• Your assignment
If a line in the records below holds the word "יהלום", copy it.

*** Material to process Section Begins ***

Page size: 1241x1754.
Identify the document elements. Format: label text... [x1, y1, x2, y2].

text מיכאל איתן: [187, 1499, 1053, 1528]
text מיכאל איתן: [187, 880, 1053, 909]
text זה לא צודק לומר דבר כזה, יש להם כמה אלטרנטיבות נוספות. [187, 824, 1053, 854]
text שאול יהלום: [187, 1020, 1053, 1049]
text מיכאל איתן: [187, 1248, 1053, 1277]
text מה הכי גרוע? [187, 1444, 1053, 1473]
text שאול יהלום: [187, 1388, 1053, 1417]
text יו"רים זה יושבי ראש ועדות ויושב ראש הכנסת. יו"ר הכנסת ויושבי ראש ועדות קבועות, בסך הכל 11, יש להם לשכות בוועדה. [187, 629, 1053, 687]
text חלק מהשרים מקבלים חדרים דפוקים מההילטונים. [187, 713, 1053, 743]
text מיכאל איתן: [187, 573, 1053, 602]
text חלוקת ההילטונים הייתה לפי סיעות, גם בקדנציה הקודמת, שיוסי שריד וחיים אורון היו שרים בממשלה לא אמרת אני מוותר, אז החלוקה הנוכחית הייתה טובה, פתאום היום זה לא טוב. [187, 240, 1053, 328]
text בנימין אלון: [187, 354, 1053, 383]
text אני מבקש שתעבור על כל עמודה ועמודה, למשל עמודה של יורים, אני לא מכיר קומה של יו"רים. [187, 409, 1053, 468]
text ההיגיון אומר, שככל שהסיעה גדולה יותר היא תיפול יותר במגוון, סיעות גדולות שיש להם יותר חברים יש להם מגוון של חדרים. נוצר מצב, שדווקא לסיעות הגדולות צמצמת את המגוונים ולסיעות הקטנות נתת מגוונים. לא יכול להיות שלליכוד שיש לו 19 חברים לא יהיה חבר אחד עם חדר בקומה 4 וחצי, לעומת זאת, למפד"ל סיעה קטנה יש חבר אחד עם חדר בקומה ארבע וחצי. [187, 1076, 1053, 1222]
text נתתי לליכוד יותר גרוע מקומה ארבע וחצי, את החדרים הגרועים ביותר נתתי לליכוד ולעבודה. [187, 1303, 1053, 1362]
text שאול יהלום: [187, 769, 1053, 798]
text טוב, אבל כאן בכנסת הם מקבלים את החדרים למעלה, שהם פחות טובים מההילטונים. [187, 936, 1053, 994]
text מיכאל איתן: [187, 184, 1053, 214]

*** Material to process Section Ends ***

• Your solution
text שאול יהלום: [187, 1020, 1053, 1049]
text שאול יהלום: [187, 1388, 1053, 1417]
text שאול יהלום: [187, 769, 1053, 798]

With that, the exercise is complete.